As the entire process is you trying to convince the administration’s office that you’re “not like the other applicants,” now is the time to use your disadvantages to your advantage. Whether it be race, sexuality, or religion, you too can describe your hardships of discrimination to garner sympathy. Focus more on how it affected you instead of what happened itself and how it changed you as a person. 

  1. No one cares that you scored that one point in basketball

The administration office probably doesn’t care that time slowed down as your heart beat faster and faster as you lined up to make the perfect shot that won the game and everyone was cheering for you and your dad finally came home. You can obviously write about a moment you’re proud of, but don’t spend too long on the details. Instead, focus more on how that event changed you as a person or how it strengthened your passion. 
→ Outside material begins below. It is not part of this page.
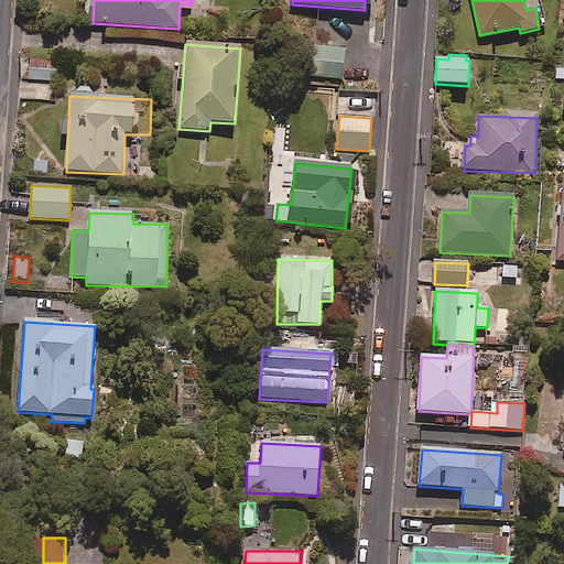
All buildings are outlined.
  1. Harass your English teacher to read your essays

Having someone edit can drastically improve your essays and help you better word and phrase your thoughts. If you don’t have any good English teachers then you can bother your friends, though they tend to be harsher critics and will most definitely laugh at you for sounding like r/im14andthisisdeep. 

  1. Coffeecoffeecoffeecoffeecoffee

When all else fails, turn to substances (IHS Voice does not condone drug abuse). Between homework, sports, and clubs (that you definitely joined to show your school spirit and not so you could say you were a dedicated member after going to two meetings), how could you possibly find time in the day to write your essays? Well ladies and gentlemen, buckle up and get ready to down some coffee to power through the night, and then be shocked at how bad it is when you reread it in the morning. 

Maybe drinking from a mug of your dream school will up your chances of getting in. 

And finally, remember that you might also get rejected for someone that can throw a football kinda far.